KING: Thank you to Alex Marquardt for that. Speaker Nancy Pelosi says the House will vote today on a deal to keep the government funded, that one day before a deadline to avoid a shutdown except there's still a few Republican senators who could torpedo the bill. They're trying to take a stand against President Biden's federal vaccine mandate. Majority Leader Chuck Schumer on the Senate side says he hopes cooler heads will prevail.

The Los Angeles chapter of Planned Parenthood has been hit by a ransomware attack. It happened back in October and exposed the personal information of about 400,000 patients. It was revealed though, as the Supreme Court heard arguments on the Mississippi abortion law, data such as insurance information, diagnosis, prescriptions, and procedures were stolen.

The second gentleman Doug Emhoff made some history last night as the first Jewish spouse of a president or vice president. He took part a lead role in a celebration of Hanukkah at the White House.

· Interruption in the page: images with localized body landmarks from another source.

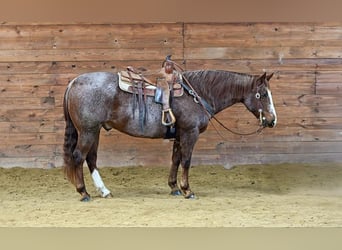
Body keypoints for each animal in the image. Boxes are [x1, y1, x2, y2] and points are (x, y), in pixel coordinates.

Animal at [63, 60, 278, 201]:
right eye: (262, 94)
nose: (272, 120)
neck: (197, 93)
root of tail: (74, 82)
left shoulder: (179, 134)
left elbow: (175, 159)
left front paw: (174, 187)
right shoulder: (190, 133)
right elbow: (186, 160)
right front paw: (187, 190)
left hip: (95, 130)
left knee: (91, 159)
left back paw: (104, 191)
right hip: (88, 131)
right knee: (79, 156)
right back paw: (83, 193)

DOUGLAS EMHOFF, SECOND GENTLEMAN: And then to think that today I'm here before you as the first Jewish spouse of an American president or vice president, celebrating Hanukkah in the people's house. It's humbling and it's not lost on me that I stand before you all on the half of all the Jewish families and communities out there across our country.



KING: The menorah used and that ceremony last night was made by artist and Holocaust survivor Manfred Anson.

Thanks for joining us today in Inside Politics. Hope to see you back here this time tomorrow. Ana Cabrera picks up our coverage on a very busy news day right now.